## PASSAGE SHOWN
Reflections from a Trip to Wales, Part I

It is often not during a visit to another clime or land that one realizes the impact of the visit or sojourn. It was so for me last month when I visited Wales. Statue of Thomas Charles

The last time I had been in Wales was in 1992 when I drove to Aberystwyth from Oxford to do research at the National Library of Wales. I spent three or four glorious days in that town, studying by day in the Library and by night walking the promenade along the beach and looking wistfully across the Irish Sea to my forebears’ native land of Ireland.

It was too long to have not been back to Wales! No wistful longing for Ireland on this trip. I was too absorbed by what I was seeing and experiencing. I went to Wales to speak at the Bala Ministers’ Conference, preach—in Newport, Gwent (Emmanuel Church, Newport) and Narberth (www.bethesdachapel.co.uk)—and give a talk on Benjamin Daniel Thomas (1843-1917)—“Dr. Thomas of Toronto”—at Bethesda Baptist Church, Narberth, where Thomas had grown up as a child of the manse (it is the church’s 200th anniversary this year). I was with my daughter for much of the time, so we did the legionary fortress at Caerleon (which was superb) and had a day in Bath.

## PROVIDED RECORDS
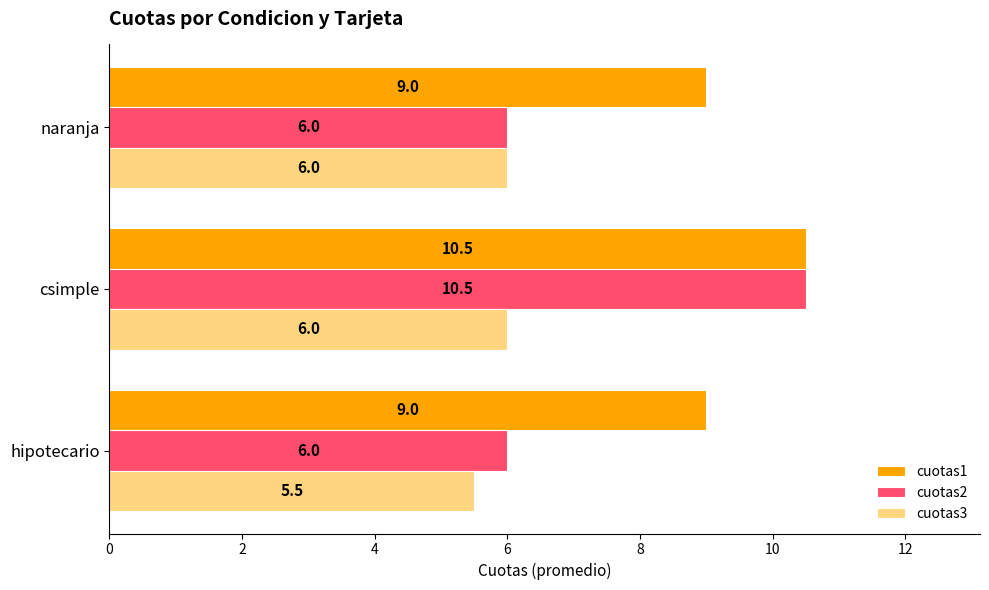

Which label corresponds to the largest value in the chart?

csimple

==

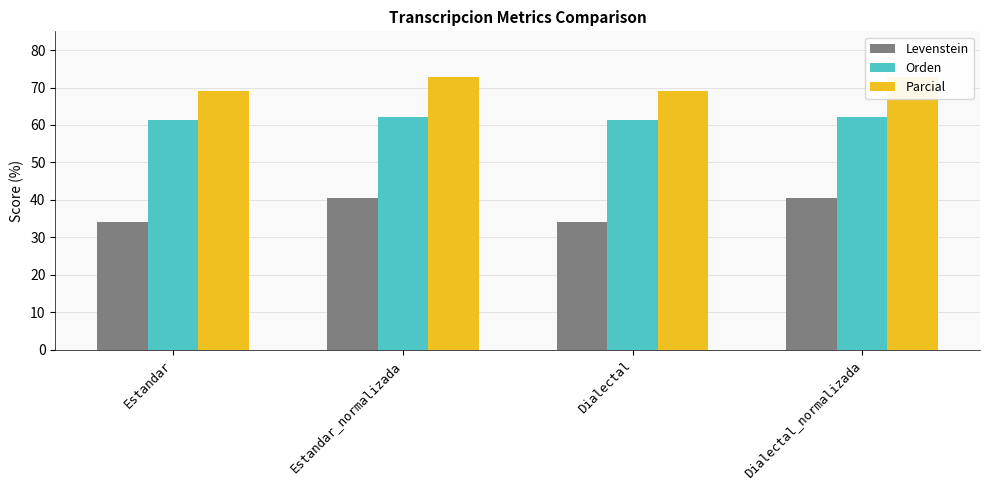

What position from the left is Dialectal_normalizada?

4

## TASK ITEM
Return verbatim the portion of the Wales trip reflections starting at "It was too long" and ending at "day in Bath.".

## EXERCISE RESULT
It was too long to have not been back to Wales! No wistful longing for Ireland on this trip. I was too absorbed by what I was seeing and experiencing. I went to Wales to speak at the Bala Ministers’ Conference, preach—in Newport, Gwent (Emmanuel Church, Newport) and Narberth (www.bethesdachapel.co.uk)—and give a talk on Benjamin Daniel Thomas (1843-1917)—“Dr. Thomas of Toronto”—at Bethesda Baptist Church, Narberth, where Thomas had grown up as a child of the manse (it is the church’s 200th anniversary this year). I was with my daughter for much of the time, so we did the legionary fortress at Caerleon (which was superb) and had a day in Bath.